- in Environment
A woman who went missing in floods after her car got stuck in water is believed to have died, police said.
The woman disappeared on Sunday near a bridge which crosses the River Teme, near Tenbury Wells, in Worcestershire.
The search resumed earlier but is now a “recovery rather than rescue mission”, West Mercia Police said.
Widespread evacuations are taking place across Worcestershire and Herefordshire as river levels continue to rise in the wake of Storm Dennis.
Hundreds of flood warnings remain in place, including several severe warnings meaning a danger to life.
At least 30 homes have been flooded in Ludlow, Shropshire, with water up to the level of kitchen worktops in one home, Ludlow North councillor Andy Boddington said.
He said the River Teme peaked just under the highest level recorded in 2007.
The River Wye in Hereford reached its highest recorded level overnight – 6.3m (20.7ft).
Water is also touching the walkway of the Victoria Bridge in the city, as levels on the river continue to rise.
Police said the search for the missing woman, who has not been identified, included the use of the force helicopter.
“Sadly, however, due to the circumstances of the length of time in the water and other conditions we believe that this will now be a recovery rather than rescue operation,” they added.
Officers said her family had been informed.
West Midlands Ambulance Service said it was called to reports of two people being swept into the water near Eastham Bridge.
A man who was rescued close to where the woman disappeared was airlifted to hospital and remains in a stable condition.
West Mercia Police Assistant Chief Constable Geoff Wessell said the man and woman “stopped and got out of the car because of the water and then got caught up into more of a stream of water that took them away”.
“It absolutely illustrates – do not drive into water, do not go into water, it’s far too dangerous,” he said.
About 130 homes in Tenbury were evacuated overnight, with roads in the area described as “virtually all impassable” by Worcestershire County Council.
The authority said it was working with the Environment Agency, police, fire service and paramedics to evacuate more residents.
“Although in some areas river levels are dropping, they are set to rise again over the next few hours, peaking during the evening,” a council spokesman said.
About 420 properties have been flooded across the UK with about 270 of those in the West Midlands, the Environment Agency said.
Worcestershire has borne the brunt of the flooding with about 200 homes affected, according to figures from the agency’s John Curtin.
Herefordshire Police tweeted that officers were carrying out emergency evacuations to a leisure centre.
Families rescued from flooded Hereford properties could be seen disembarking from evacuation dinghies with their pets and belongings.
About five boats are at work ferrying people from their homes around Hinton Avenue and Hinton Crescent.
Natalie Gibson said she had to ride her horse out of a flooded field to ensure he was safe.
“He was stuck up to his knees.
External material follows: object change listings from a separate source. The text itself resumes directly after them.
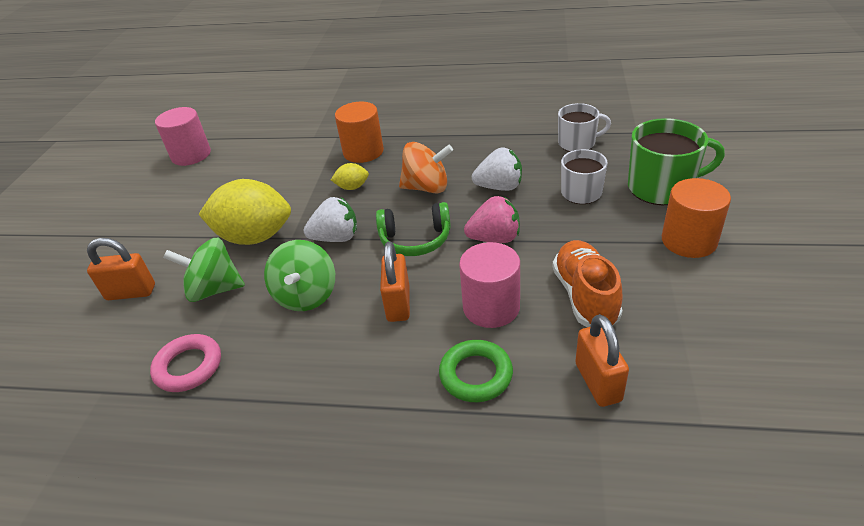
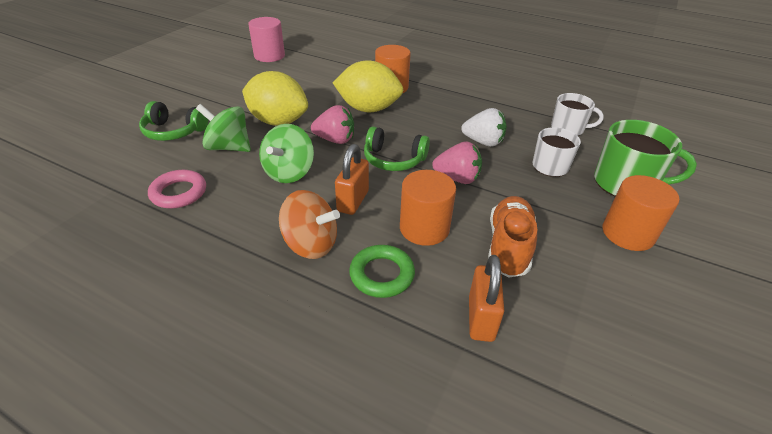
camera: 15 degrees right, 0 degrees up
orange padlock [87,238,155,300] -> green headphones [139,101,208,141]
white strawberry [304,197,357,242] -> pink strawberry [311,105,354,144]
yellow lemon [331,163,369,190] -> yellow lemon [333,60,404,112], size x2.24
orange spinning top [399,142,453,193] -> orange spinning top moved to [279,190,340,259]
pink cylinder [459,242,520,328] -> orange cylinder [400,170,456,246]

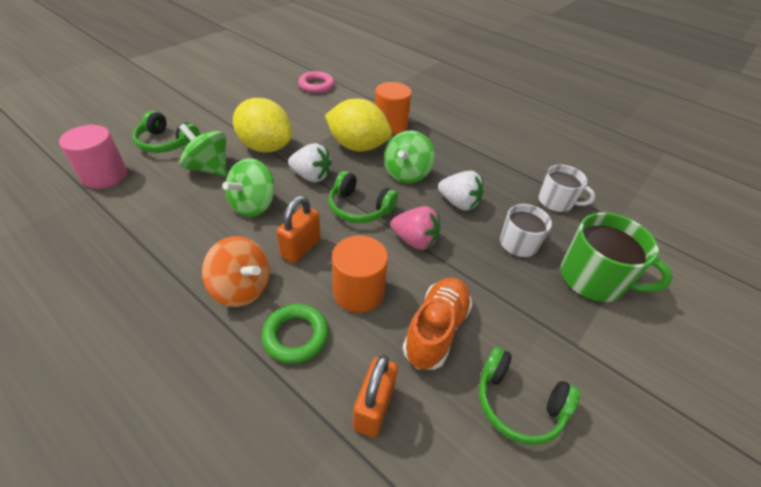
camera: 10 degrees right, 5 degrees up
pink ring [148,170,206,208] -> pink ring moved to [298,71,335,93]
pink cylinder [248,17,285,62] -> pink cylinder moved to [59,125,127,189]
pink strawberry [311,105,354,144] -> white strawberry [288,143,332,182]
orange cylinder [603,175,679,251] -> none
none -> green spinning top [384,130,435,183]
none -> green headphones [479,346,580,445]

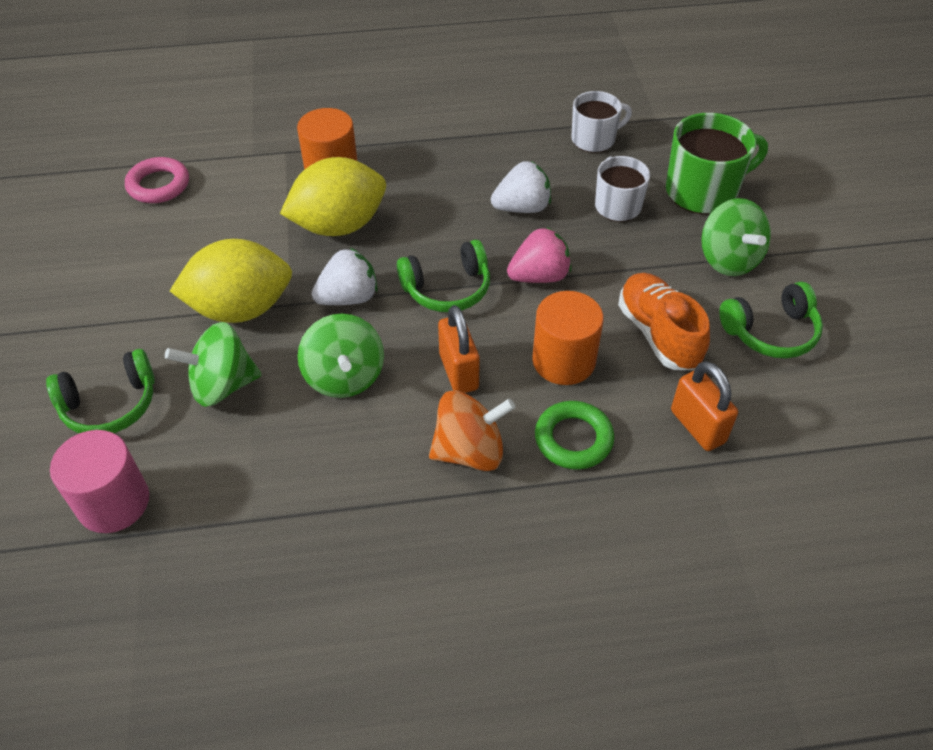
camera: 45 degrees left, 5 degrees up
green spinning top [384,130,435,183] -> green spinning top moved to [701,198,771,276]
He wouldn’t move so I had to jump on him. I had people at the top of the field calling him so we rode through the floods,” she said.
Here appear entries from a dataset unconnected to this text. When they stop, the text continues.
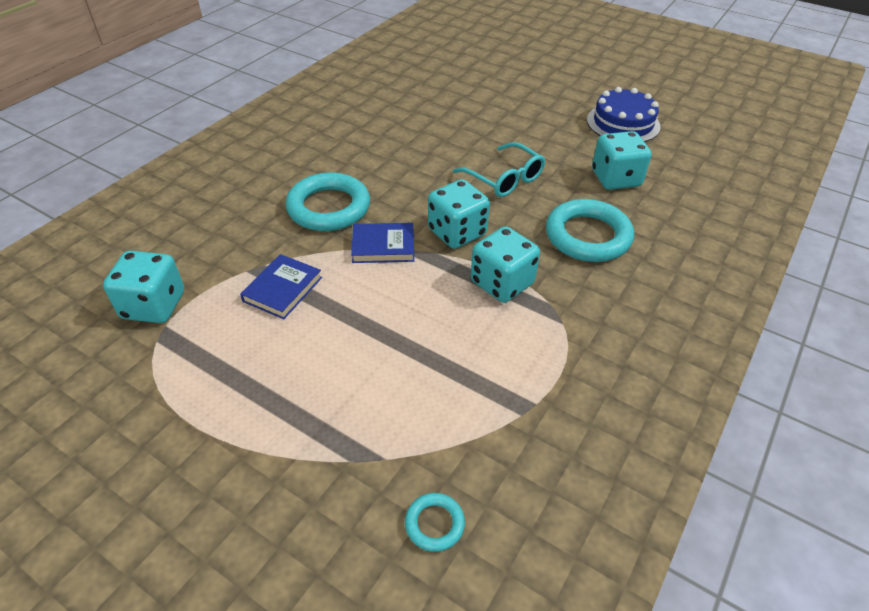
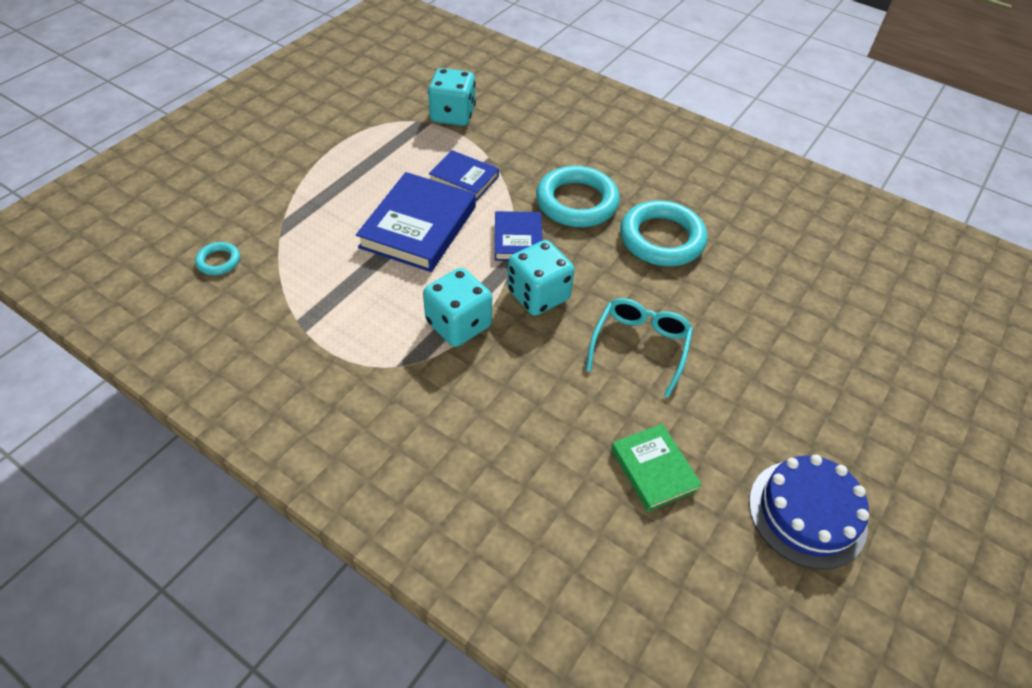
camera: 90 degrees right, 5 degrees up
turquoise glasses [453,142,546,197] -> turquoise glasses turned 150 degrees clockwise [586,298,693,398]
turquoise ring [546,199,634,262] -> turquoise ring moved to [620,200,707,266]
turquoise dice [592,131,652,190] -> green book [611,424,702,512]
none -> blue book [356,172,476,272]

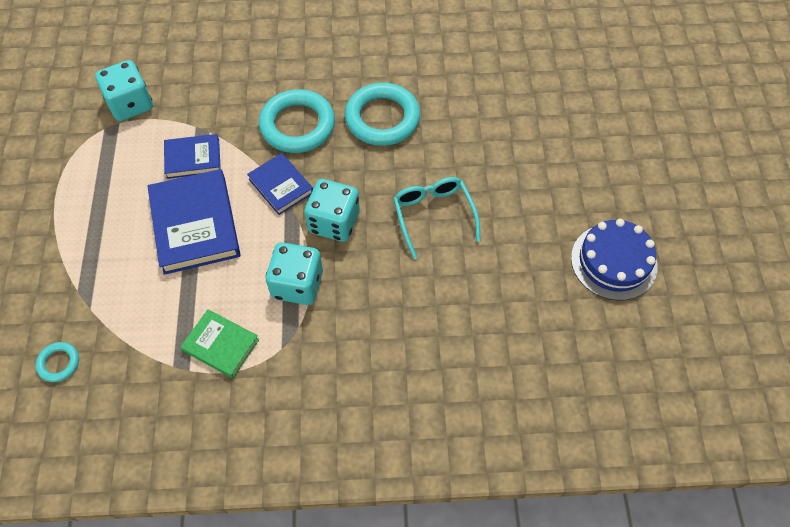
camera: 35 degrees left, 10 degrees up
green book [611,424,702,512] -> green book moved to [181,309,259,378]

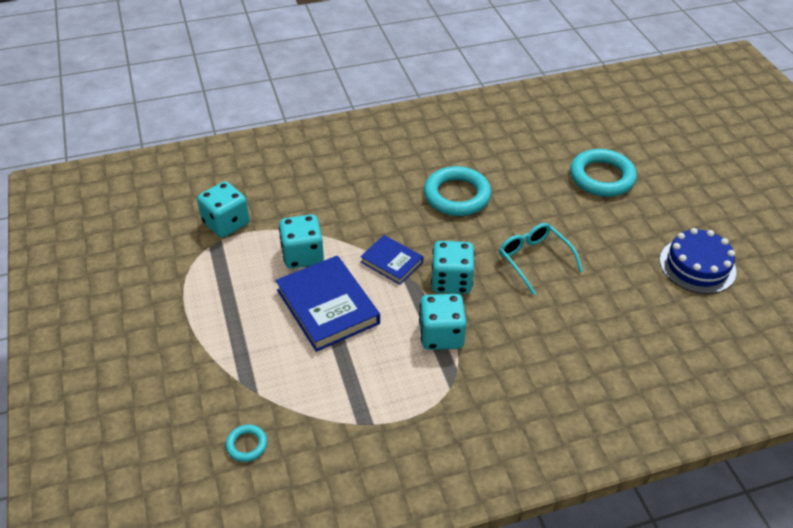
camera: 15 degrees left, 15 degrees down
blue book [164,134,221,179] -> turquoise dice [279,214,324,269]
green book [181,309,259,378] -> none
turquoise ring [259,89,335,153] -> turquoise ring moved to [570,149,637,197]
She said she had to wade over her submerged settee to answer banging on the door from her neighbours before abandoning her home.
Dave Throup, from the Environment Agency, described the scene in Hereford as “just unbelievable” with river levels now the same as the floods in 2007.
West Mercia Police said residents in Upton-upon-Severn and Uckinghall, Worcestershire, were being advised to evacuate their homes after severe flood warnings have been declared due rising river levels.
The government’s emergency funding Bellwin scheme, to help people affected by the storm, has been extended to include “qualifying areas” of Herefordshire and Worcestershire as well as Shropshire.
Telford & Wrekin Council said it would be distributing sandbags “for anyone to pick up from the Ironbridge park-and-ride site”.
The River Severn is expected to peak in Ironbridge on Tuesday, the authority said, adding that flood barriers were already in place.
Floodwater broke the banks of the river in Shrewsbury and spilled on to Smithfield Road, one of the busiest in the town, and Chester Street, at about 14:30 GMT.
Elsewhere, thousands of sandbags have been distributed in York where the River Ouse continues to rise, although the Environment Agency has said the situation in the city was an “improving one”.
The Ouse had been expected to peak at 4.8m (15.7ft) above normal levels later on Monday.
That level is higher than during Storm Ciara, but significantly lower than the record high of 5.4m (17.7ft) in November 2000.
Craig McGarvey, from the Environment Agency, said the peak was well below the city’s flood defences.
He added: “It’s a much improving situation and we haven’t had as much rain as we were concerned about before the weekend.”
Lowdham, in Nottinghamshire, was one of the areas hardest hit in the East Midlands, with about 60 homes flooded.
Newark and Sherwood District Council said teams were out with three mechanical road sweepers clearing debris and silt.
Residents of park homes on the River Stour, near Christchurch, Dorset, are also being told to leave as water levels continue to rise.
Power is being shut off at Iford Bridge Home Park and occupants are being told to find alternative accommodation and move cars to high ground.